So Ahmed Mohamed made a clock that wasn’t a bomb. Then, someone with intent to defame the kid created a meme of Ahmed’s clock and “an actual suitcase bomb.”
The problem is this: Ahmed’s clock wasn’t a bomb, and the “actual suitcase bomb” isn’t a bomb either.
The only similarities between the two are a bunch wires, computer boards, and power cords. Because every “movie bomb” has a power cord.
Conspicuously missing from each photo is C4, blasting caps, dynamite, nitro glycerin, or gunpowder. The stuff that goes “BOOM.”
How do we know the meme is not a legitimate comparison? Because the image on the right is of a Honeywell demo case.
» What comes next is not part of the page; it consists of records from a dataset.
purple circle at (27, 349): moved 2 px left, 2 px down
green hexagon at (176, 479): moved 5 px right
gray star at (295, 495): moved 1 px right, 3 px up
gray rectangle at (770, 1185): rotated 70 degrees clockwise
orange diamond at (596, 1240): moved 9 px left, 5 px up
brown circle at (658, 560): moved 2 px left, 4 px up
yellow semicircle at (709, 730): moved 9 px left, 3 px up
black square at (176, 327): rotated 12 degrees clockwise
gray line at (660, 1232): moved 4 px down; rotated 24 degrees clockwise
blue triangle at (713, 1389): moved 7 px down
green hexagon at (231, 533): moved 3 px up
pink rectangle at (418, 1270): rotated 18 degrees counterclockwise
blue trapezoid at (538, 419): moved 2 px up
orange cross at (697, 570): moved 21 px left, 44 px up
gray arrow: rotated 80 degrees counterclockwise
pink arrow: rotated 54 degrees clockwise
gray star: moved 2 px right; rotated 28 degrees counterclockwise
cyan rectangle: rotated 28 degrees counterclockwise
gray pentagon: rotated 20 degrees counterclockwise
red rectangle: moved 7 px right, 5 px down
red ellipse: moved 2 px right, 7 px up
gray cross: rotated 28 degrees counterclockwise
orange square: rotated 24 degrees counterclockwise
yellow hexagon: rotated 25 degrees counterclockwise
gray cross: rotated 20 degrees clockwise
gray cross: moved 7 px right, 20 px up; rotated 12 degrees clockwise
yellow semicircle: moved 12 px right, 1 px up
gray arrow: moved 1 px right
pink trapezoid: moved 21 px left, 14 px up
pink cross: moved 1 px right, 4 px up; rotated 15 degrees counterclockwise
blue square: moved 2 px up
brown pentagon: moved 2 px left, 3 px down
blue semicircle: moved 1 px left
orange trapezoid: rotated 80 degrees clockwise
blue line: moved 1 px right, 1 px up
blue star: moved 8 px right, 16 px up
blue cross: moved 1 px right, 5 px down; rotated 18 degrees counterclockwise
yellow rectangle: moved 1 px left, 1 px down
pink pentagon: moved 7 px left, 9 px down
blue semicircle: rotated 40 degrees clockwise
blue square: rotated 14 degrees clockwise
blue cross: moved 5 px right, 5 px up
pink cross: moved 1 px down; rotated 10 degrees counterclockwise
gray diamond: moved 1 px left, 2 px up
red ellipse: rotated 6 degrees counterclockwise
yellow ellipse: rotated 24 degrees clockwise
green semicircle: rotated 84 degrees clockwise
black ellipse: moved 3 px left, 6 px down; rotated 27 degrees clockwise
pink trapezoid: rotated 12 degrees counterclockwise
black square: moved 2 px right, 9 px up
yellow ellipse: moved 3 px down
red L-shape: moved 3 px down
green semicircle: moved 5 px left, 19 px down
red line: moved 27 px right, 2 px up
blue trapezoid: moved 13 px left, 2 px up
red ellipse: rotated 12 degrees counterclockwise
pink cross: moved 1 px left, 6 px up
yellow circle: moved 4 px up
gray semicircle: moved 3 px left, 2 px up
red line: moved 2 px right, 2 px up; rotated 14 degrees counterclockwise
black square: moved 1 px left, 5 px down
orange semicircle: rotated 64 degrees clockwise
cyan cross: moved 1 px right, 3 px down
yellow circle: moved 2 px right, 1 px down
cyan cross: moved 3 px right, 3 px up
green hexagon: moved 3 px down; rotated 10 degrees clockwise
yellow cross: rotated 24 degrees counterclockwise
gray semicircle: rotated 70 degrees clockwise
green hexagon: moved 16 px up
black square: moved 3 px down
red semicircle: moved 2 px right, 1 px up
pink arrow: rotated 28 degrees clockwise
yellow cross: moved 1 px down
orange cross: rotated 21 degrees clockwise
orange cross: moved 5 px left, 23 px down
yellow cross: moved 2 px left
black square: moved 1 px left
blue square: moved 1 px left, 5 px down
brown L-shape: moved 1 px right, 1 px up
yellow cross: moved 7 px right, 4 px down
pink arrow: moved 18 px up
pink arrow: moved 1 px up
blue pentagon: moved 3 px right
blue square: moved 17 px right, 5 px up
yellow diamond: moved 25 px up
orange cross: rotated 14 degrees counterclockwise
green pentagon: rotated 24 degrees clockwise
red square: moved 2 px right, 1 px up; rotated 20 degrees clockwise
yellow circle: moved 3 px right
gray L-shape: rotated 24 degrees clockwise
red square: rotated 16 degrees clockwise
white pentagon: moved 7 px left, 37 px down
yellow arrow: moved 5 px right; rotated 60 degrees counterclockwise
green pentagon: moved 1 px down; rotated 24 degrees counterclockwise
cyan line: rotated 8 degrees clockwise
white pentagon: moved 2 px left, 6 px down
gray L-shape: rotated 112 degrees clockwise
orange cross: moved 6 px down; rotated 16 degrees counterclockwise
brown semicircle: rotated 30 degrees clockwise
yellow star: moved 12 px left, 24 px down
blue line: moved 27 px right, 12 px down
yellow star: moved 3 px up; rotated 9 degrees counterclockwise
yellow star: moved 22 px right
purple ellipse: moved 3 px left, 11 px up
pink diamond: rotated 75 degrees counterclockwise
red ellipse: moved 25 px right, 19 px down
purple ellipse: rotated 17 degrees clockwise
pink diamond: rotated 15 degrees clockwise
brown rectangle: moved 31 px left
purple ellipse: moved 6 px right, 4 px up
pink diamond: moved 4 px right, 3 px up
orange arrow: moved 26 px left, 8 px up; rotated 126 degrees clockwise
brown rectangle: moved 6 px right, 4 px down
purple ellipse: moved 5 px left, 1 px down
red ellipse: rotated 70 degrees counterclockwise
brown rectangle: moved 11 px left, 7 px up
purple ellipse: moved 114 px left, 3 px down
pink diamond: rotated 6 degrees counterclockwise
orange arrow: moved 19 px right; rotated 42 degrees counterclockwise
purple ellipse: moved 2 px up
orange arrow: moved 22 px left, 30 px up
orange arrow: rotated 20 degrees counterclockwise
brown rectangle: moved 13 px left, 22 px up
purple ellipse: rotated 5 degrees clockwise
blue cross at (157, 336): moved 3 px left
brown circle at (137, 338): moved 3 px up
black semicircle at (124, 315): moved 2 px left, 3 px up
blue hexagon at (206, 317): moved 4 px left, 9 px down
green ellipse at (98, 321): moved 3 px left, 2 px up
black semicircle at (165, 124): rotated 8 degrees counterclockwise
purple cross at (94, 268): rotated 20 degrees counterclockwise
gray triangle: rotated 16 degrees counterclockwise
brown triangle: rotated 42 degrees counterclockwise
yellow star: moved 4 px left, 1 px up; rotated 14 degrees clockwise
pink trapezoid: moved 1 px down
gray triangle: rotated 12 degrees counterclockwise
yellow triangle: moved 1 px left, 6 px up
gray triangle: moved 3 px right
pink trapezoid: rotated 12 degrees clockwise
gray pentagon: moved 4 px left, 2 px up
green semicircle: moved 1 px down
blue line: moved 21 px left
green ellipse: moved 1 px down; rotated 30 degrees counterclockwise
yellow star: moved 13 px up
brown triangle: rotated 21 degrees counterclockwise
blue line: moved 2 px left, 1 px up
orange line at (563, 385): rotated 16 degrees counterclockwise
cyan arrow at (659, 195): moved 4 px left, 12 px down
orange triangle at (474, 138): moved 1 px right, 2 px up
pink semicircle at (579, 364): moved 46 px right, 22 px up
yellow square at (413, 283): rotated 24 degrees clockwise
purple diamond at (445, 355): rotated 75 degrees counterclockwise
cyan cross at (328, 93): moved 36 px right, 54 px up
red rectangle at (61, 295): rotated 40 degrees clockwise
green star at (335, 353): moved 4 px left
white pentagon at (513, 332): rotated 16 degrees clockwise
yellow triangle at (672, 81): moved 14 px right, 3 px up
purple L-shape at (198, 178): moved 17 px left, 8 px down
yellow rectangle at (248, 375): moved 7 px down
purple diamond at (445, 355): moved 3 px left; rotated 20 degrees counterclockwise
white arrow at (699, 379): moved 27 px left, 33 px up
In 2007, an author at Symbiotic Publishing chronicled his trip to Malta and said,
I assume that if you buy a ticket at the last minute in Frankfurt traveling alone to a foreign location that you get a little extra attention from the Bundespolizei. I just hope that they will have all the the time they need to search my bag and still get it on the flight. I’m also happy I didn’t bring the Honeywell demo kit with me it since it is full of electronics and switches and I’m sure it would have raised some questions. [Emphasis mine.]
The section included this photo tagged “Malta, photos, suitcase”:
Ahmed’s pencil case is 8.5 x 5.5 x 2.5 inches as determined by this writer who reverse engineered the clock. (He’s no defender of Ahmed, but proves all the parts are clock-related since they came from another clock.) Scaling from the size of the Novell tag and travel tags on the demo case handle, it’s easy to see a width of 16-18 inches, a depth of 4-5 inches and 10-12 inches from hinges to clasps. These cases are not remotely the same size.
And, neither are bombs. The meme is erroneous where it matters most, and that fact may reveal the intent of its creator.